Ao receber alta foi hospedado no apartamento da filha mais velha, minha Tia Iraci, que morava na capital com seu marido e dois filhos. Eu passei para fazer uma visita e o encontrei taciturno, sentado no cantinho do sofá da sala com aquelas clássicas pantufas de lã nos pés.
Seus olhos se encheram de lágrimas quando me viu, mas não se queixou de nada, disse que estava bem e só queria voltar para o seu rancho para não dar mais trabalho à família.
E assim, solito com seus pensamentos, viveu os últimos anos.
Em um domingo de outono, quando eu o levava de volta ao seu rancho depois de uma boa churrascada, contou que vinha tendo um sonho repetido: “um velho aparece e me chama para cuidar das suas ‘criações’ porque os animais estão caindo numa boçoroca e ele diz que só confia em mim para este serviço”. Disse que este sonho devia ser um aviso de que a sua morte se aproximava. Ouvi em silêncio e depois mudamos de assunto.
Algumas semanas depois retornei à Canela, desta vez para acompanhar o seu sepultamento.

Comentários

Anônimo disse…
O Velho Alfredo merecia uma estátua no melhor estilo O Laçador lá em Canela...das poucas lembranças, o tenho com uma grande figura.
Sou suspeito, mas os textos da família são sempre os melhores!!!
Grande abraço.

Pablo.
Gui Scheinpflug disse…
Mas, bah! Se tu nao fosse escritor por profissao, eu te metia amelhor pilha pra ser! até eu fiquei com saudades do Vô Alfredo.

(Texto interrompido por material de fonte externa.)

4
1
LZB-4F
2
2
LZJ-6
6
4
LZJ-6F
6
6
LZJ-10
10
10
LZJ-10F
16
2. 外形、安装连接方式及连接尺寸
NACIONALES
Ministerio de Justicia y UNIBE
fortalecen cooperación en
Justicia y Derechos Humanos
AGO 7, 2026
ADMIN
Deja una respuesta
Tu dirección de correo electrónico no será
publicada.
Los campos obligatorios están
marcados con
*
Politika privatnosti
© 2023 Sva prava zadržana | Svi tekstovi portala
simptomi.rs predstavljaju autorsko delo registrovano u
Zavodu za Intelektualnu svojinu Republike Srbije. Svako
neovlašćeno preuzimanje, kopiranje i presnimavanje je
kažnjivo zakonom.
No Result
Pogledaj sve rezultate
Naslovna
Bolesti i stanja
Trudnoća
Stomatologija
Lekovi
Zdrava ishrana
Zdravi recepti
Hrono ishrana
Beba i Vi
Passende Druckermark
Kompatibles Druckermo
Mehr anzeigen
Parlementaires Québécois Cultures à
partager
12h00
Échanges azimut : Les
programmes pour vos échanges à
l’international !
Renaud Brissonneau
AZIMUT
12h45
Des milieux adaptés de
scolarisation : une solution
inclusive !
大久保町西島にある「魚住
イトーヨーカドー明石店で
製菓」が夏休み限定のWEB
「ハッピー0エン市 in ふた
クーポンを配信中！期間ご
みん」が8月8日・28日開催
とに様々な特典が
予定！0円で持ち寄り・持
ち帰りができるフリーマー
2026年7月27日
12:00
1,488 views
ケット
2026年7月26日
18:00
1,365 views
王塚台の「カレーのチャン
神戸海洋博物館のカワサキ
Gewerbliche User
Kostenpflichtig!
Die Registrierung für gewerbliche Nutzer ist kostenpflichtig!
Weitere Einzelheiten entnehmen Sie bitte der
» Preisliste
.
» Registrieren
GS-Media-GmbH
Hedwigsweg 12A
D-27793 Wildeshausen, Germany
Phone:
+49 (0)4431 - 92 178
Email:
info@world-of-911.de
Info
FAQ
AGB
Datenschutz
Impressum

Tem uns personagens assim, que a gente se recorda pelo resto da vida. Gente com personalidade, gente que veio ao mundo pra somar, pra fazer diferença.

Eu tenho um padrinho que é tipo o teu avô. Ele sentava pra beber o mate, as unhas pretas de trabalhar na lida do campo, porcos, etc. Faltando um dedo que perdeu sei lá como. E contando com um singelo orgulho, nao dava nem pra chamar aquilo de orgulho, já que a simplicidade era grande, da neta que era modelo na Europa, que era capa da revista Elle.

Bem, o que posso dizer é que homens com H maiúsculo geralmente dão bons frutos, como voce.

Vi a foto nova, bateu maior saudade da Neca, manda beijos pra ela!